Exercise objective:
Only a number is expected in reply: the count of lines below where the word "that" occurs.

[Collected data]
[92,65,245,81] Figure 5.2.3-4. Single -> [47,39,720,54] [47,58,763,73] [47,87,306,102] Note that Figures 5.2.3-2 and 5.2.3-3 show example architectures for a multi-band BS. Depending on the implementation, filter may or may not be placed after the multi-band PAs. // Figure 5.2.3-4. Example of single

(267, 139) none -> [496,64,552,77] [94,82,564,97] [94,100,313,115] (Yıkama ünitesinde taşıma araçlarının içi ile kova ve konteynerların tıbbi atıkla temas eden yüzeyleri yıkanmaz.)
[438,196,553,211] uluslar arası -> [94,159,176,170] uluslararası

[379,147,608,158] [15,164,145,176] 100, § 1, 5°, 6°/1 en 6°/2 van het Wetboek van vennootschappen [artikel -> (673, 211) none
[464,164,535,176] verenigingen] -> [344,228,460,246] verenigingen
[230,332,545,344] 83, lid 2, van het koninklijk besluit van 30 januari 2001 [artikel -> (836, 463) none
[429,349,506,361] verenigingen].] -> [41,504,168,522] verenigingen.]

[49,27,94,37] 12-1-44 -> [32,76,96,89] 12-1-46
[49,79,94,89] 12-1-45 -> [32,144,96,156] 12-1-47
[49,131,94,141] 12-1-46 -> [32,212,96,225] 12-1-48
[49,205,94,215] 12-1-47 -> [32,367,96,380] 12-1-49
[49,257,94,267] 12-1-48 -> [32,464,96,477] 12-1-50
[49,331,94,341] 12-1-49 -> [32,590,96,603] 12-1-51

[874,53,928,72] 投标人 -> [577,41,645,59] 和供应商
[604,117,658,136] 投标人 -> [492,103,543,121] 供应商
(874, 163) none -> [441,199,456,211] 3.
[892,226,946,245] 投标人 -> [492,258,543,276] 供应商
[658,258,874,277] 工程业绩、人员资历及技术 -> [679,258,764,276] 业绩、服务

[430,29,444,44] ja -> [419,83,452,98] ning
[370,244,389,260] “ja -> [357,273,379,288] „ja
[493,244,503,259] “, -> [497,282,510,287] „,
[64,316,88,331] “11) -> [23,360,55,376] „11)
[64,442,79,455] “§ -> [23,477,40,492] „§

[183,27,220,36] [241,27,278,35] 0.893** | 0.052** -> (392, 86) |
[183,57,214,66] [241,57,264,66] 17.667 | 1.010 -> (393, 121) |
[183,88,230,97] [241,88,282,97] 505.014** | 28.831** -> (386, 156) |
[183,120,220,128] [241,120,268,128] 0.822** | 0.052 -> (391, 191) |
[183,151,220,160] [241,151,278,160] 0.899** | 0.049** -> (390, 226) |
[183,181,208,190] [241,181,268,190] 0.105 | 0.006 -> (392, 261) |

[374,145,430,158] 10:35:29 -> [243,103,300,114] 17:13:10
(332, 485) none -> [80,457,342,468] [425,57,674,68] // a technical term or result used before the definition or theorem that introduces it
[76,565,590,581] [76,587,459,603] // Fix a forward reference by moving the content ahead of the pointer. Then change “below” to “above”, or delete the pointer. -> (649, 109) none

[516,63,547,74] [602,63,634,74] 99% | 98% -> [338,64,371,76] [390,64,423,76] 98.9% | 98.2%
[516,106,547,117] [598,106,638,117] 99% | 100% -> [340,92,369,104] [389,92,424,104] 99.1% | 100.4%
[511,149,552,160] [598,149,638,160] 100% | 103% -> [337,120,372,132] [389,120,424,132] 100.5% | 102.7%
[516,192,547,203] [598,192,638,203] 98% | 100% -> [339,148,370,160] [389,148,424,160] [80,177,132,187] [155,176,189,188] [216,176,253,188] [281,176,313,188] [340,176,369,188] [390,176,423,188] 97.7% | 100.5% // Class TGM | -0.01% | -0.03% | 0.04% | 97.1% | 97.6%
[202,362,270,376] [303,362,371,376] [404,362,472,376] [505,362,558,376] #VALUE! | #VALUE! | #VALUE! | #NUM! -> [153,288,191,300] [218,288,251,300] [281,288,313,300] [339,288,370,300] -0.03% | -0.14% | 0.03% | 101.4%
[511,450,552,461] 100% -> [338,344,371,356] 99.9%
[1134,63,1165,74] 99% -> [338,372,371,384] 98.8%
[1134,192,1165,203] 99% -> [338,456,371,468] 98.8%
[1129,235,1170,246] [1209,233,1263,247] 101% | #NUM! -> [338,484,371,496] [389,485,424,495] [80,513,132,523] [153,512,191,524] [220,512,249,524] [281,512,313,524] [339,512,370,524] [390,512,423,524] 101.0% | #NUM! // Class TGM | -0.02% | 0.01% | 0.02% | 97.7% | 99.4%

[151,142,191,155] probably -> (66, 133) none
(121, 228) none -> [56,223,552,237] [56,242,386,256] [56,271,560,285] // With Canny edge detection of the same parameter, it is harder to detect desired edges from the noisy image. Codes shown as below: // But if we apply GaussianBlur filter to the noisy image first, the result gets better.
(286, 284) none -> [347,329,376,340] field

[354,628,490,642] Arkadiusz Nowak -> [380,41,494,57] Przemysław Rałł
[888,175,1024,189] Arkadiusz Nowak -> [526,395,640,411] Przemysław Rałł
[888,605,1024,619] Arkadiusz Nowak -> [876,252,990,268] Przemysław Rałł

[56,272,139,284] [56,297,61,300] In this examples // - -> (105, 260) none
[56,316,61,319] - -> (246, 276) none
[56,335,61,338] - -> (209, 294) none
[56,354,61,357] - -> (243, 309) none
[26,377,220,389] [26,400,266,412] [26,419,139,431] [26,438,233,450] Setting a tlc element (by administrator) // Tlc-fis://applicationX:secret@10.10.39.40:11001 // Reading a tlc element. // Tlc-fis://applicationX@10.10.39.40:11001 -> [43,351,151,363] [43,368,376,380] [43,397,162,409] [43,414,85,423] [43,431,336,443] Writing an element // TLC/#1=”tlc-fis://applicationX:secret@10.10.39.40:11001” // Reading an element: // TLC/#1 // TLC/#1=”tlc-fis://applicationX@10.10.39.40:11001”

Reply:
2